DevOptimism: The Future of DevOps is Becoming Clearer
DevOps has quickly matured from a fairy tale to a bestseller at most large enterprises. However, we are still at the beginning of the DevOps story, with many exciting chapters still to be written. This article looks at several emerging technologies shaping DevOps today and a handful of developing trends that will shape the ecosystem in the years to come.
Today’s IT organizations increasingly are moving away from monolithic applications deployed through grand-slam releases with security slapped on after the fact. We are seeing many enterprises transitioning to more atomic applications released in continuous deployments with application security baked in from the beginning. Fueling today’s emerging DevOps is a bevy of new products focused on architectures including microservices, service mesh and function-as-a-service (FaaS); advancements in pipeline automation; and more adaptable security paradigms such as interactive application security testing (IAST) and runtime application self-protection (RASP). While these solutions herald a great step forward, they do demand that legacy applications be refactored into smaller granularity services, layered onto newer architectures and migrated to processes that allow greater automation.
OK, that’s where we sit today: Great progress creating great opportunities and great challenges. But let’s head a little further down the road to understand where today’s advancements are driving DevOps tomorrow.
There are five trends consistently appearing on the whiteboards of venture firms and forward-thinking startups that will shape DevOps in the upcoming years. At a macro-level, DevOps must become wider and smarter. As we dig layer deeper, we see five distinct patterns appear in which emerging technologies will make the release pipeline more insightful and proactive while allowing it to handle a wider spectrum of pipeline artifacts beyond just applications:
- AI for DevOps: Artificial intelligence (AI) is making inroads into all facets of IT and DevOps is no exception. AI techniques soon will make the DevOps pipeline smarter, able to predict the impact and risk of deployments, spot procedural bottlenecks and identify automation shortcuts. Advancements in robotic process automation (RPA) lend themselves directly to optimizing the various handoff and automation points of the release pipeline. AI-based predictive analytics also will allow for higher fidelity operational capacity planning and pre-deployment fault prediction.

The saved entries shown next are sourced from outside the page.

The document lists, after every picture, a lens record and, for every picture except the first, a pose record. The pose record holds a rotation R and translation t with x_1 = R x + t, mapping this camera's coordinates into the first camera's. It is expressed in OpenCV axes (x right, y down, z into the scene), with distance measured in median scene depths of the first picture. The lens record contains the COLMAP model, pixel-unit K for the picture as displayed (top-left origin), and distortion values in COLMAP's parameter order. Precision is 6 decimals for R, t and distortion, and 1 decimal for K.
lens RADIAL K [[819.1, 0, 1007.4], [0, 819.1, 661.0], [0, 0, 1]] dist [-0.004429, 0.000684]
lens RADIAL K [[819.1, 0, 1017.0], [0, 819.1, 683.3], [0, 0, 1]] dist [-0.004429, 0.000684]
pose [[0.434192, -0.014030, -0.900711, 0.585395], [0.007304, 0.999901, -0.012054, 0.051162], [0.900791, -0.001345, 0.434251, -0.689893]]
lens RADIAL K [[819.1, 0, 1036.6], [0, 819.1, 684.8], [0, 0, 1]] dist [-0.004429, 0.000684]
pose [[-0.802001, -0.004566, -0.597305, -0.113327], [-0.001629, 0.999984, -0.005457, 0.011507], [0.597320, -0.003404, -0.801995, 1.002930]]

- DevOps for AI: Today we are seeing a handful of new tools, commonly called MLOps, emerging on the market that allow developers and modelers to deploy new AI models rapidly and repeatably. However, these products have yet to collaborate closely with the Ops side of the enterprise. They are generally a development aid, not an operational aid—or said another way, they are all “ML” and very little “Ops.” This space will mature rapidly, however, allowing release of AI models via the DevOps ecosystem so as to include operational aspects. Conversely, tomorrow’s DevOps pipeline will also allow AI models that have been learning from real-world data to be extracted from production and moved back into the development environment.

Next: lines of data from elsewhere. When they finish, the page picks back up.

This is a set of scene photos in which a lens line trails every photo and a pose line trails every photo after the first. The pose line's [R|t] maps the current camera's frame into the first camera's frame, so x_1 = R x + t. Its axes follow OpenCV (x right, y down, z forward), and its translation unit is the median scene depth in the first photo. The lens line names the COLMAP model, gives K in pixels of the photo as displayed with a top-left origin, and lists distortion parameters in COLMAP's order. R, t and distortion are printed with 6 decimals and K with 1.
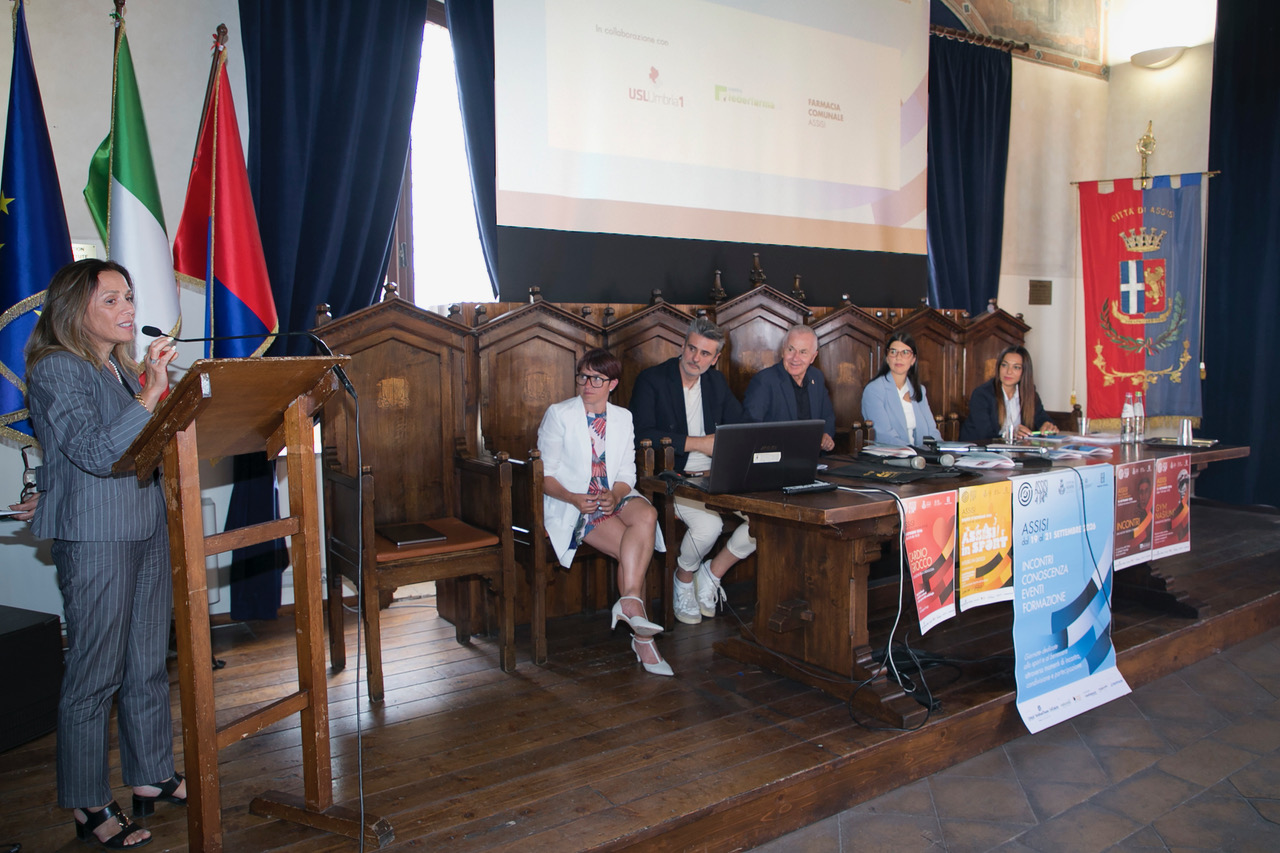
lens RADIAL K [[1006.9, 0, 651.4], [0, 1006.9, 399.0], [0, 0, 1]] dist [-0.050156, 0.032638]
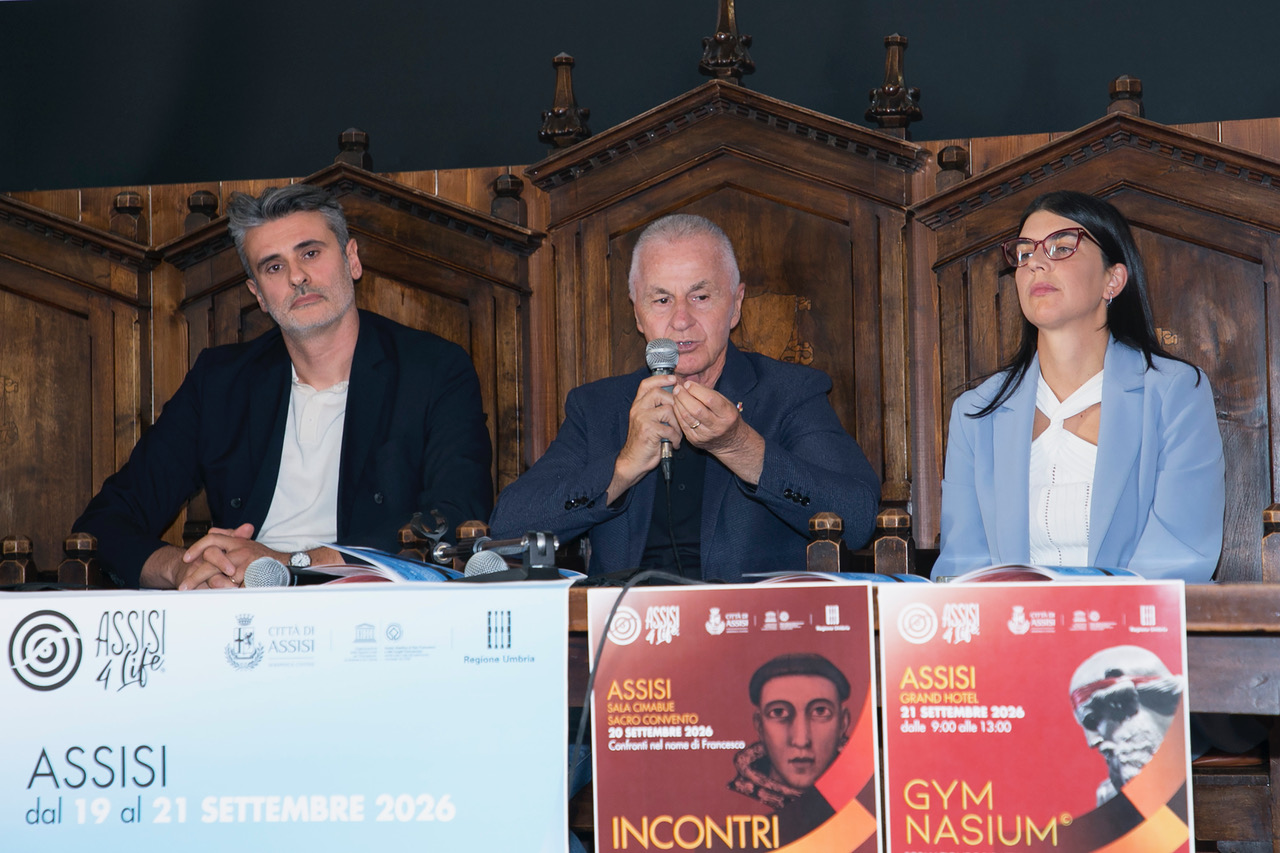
lens RADIAL K [[3320.5, 0, 686.0], [0, 3320.5, 396.9], [0, 0, 1]] dist [0.444950, 0.000000]
pose [[0.594187, -0.046169, -0.803001, 1.086717], [-0.034020, 0.996015, -0.082440, 0.080483], [0.803607, 0.076303, 0.590249, 0.458650]]
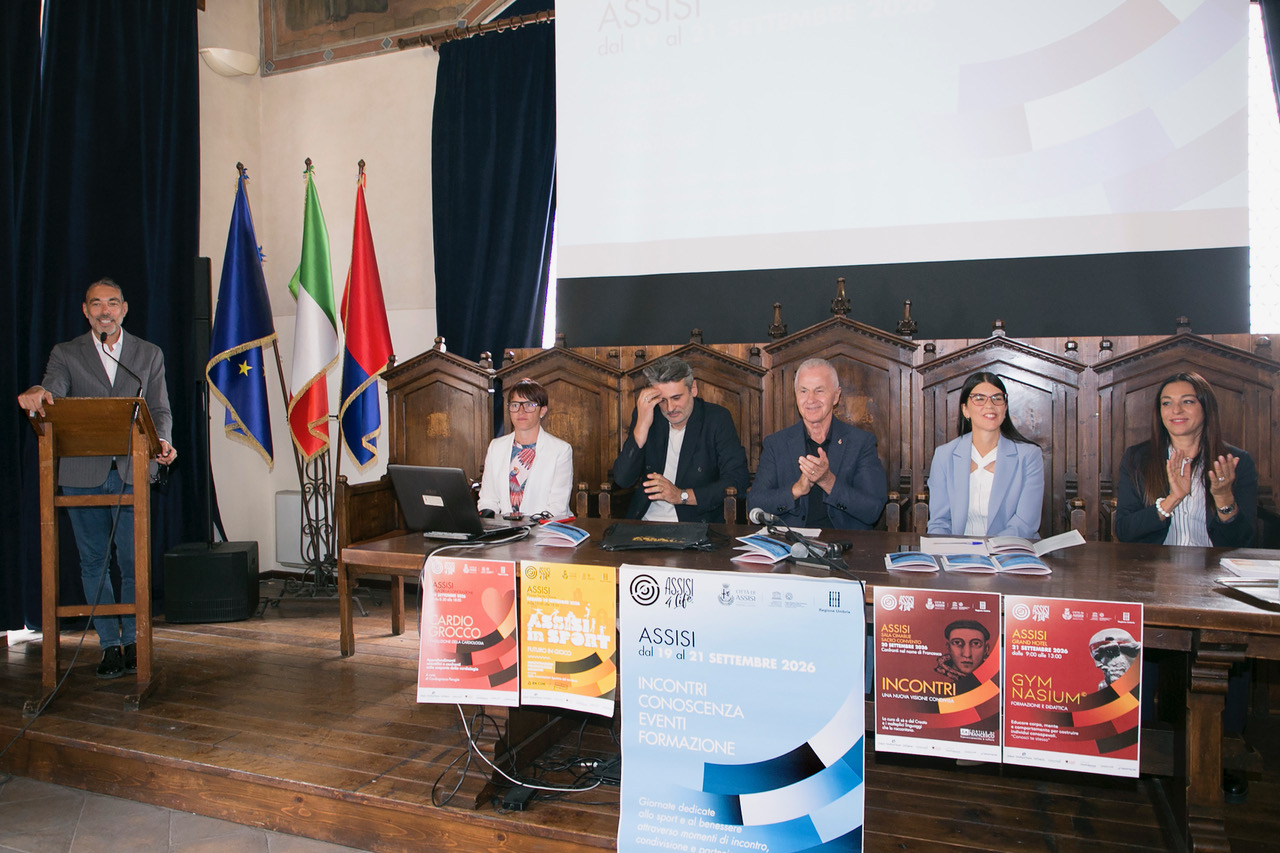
lens RADIAL K [[1006.9, 0, 605.8], [0, 1006.9, 415.0], [0, 0, 1]] dist [-0.050156, 0.032638]
pose [[0.528082, 0.034465, -0.848494, 0.840179], [-0.045400, 0.998893, 0.012318, -0.039331], [0.847979, 0.032016, 0.529062, 0.467515]]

- DBOps: Today, new databases, schemas, indexes, triggers and stored procedures typically are deployed manually by DBAs outside the DevOps pipeline, with their operational impact being provided by best-guess capacity planning. This glaring gap soon will be closed by-products that allow databases and their associated artifacts to be released through the deployment pipeline along with the applications with which they are coupled. This will not just encompass traditional relational databases, of course, but also support non-structured databases and object stores. The prime objective being that applications and their supporting data repositories will be developed, tested and deployed via the same automated pipeline as applications without the need for specialized database handholding.
- DataOps: When new apps are deployed, the associated analytics and visualizations are typically brought online by data scientists after the fact through manual deployments. Looking forward, expect data analytics to be introduced into the DevOps pipeline soon after the requirements for the release are defined. Much like DBOps above, the goal is to eliminate specialized manual promotion. But beyond just synchronous deployment, DataOps will allow data governance, data loss prevention (DLP), data lifecycle management and copy data management features to be integrated during each new deployment.

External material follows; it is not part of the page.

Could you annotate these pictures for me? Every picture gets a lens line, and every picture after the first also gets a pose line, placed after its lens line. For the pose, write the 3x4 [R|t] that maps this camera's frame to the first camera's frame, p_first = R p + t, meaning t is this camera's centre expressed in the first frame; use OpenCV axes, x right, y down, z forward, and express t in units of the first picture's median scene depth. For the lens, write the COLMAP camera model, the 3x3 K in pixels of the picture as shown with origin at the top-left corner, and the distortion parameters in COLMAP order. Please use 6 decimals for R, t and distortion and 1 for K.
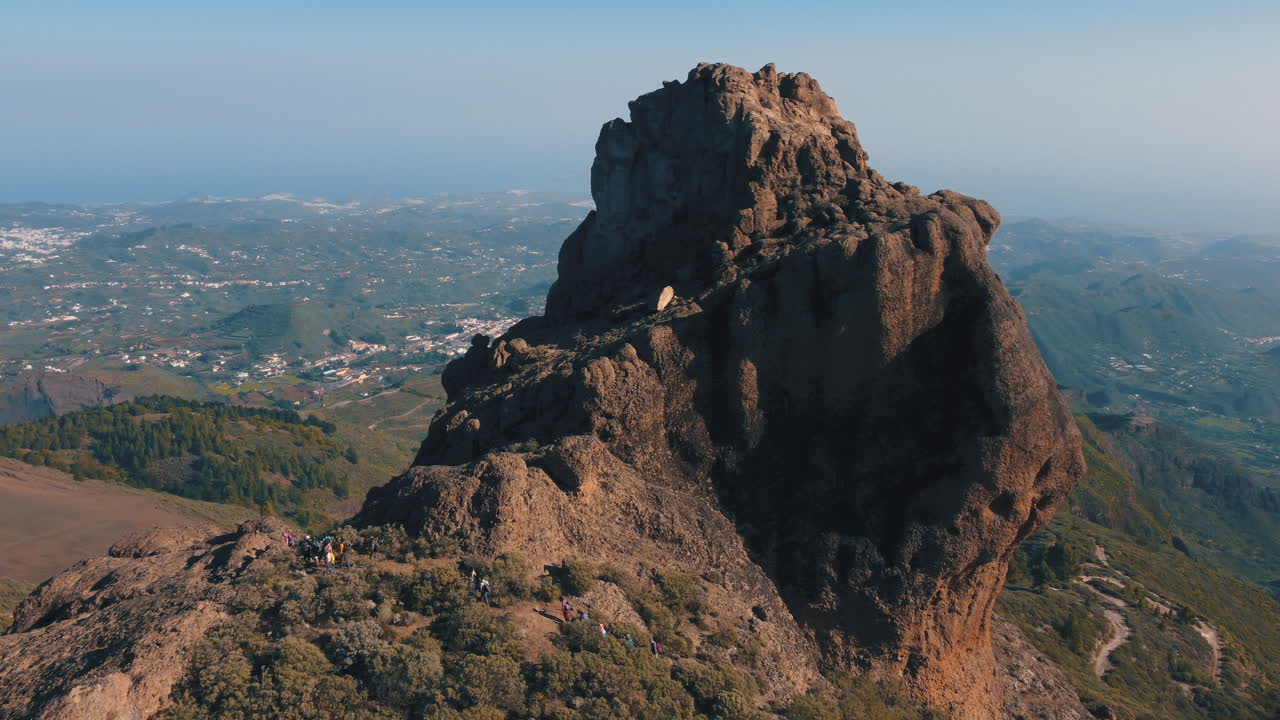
lens RADIAL K [[1031.6, 0, 637.5], [0, 1031.6, 352.1], [0, 0, 1]] dist [-0.002109, -0.009730]
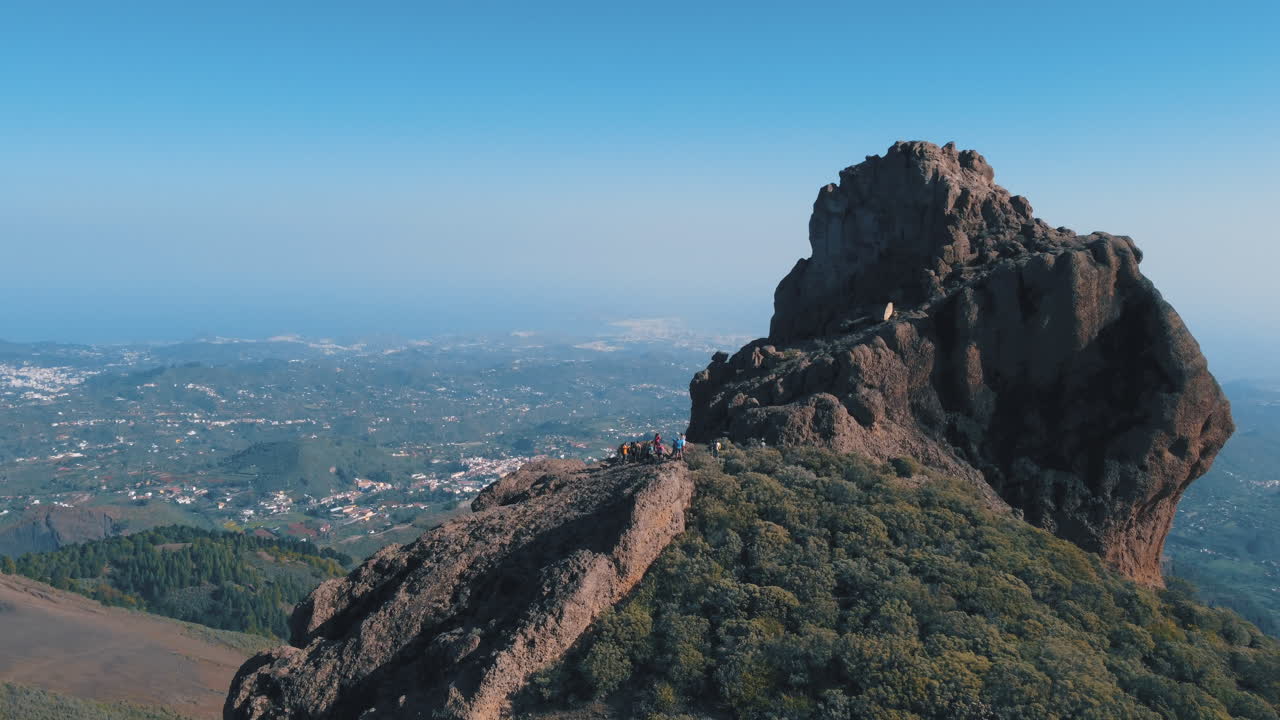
lens RADIAL K [[1031.6, 0, 637.5], [0, 1031.6, 352.1], [0, 0, 1]] dist [-0.002109, -0.009730]
pose [[0.999992, 0.003927, -0.000945, -0.262323], [-0.004019, 0.990531, -0.137231, 0.162026], [0.000397, 0.137234, 0.990539, -0.252554]]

- Blockchain for DevOps: Today’s and tomorrow’s DevOps evolutions will increase the velocity, variety and volume of pipeline traffic dramatically. While this sounds promising, it undoubtedly will be a nightmare to audit, verify compliance and ultimately control and manage. One technology being eyed to untangle this spaghetti is a distributed consensus mechanism such as blockchain. Stop rolling your eyes—we’re not talking about Bitcoin or ICOs. We are describing the need for a centralized, permissioned, secure, distributed ledger to record, track, authenticate and audit the torrent of pipeline transactions. Blockchain seems to fit the bill nicely and also has the added benefit of enabling digital contracts at each pipeline stage that can be verified at runtime to trigger artifact promotion and also audited long after the fact to ensure that all rules were followed.
DevOps has already become the standard deployment paradigm in many enterprises IT shops and its adoption will continue to become more pervasive. But this growth requires DevOps products and processes to become smarter, more secure and more controllable as the release pipeline incorporates a wider set of deployment artifacts beyond just applications. This is a daunting challenge to be sure, but there are exciting new products that will emerge to help write the next chapters in the DevOps story.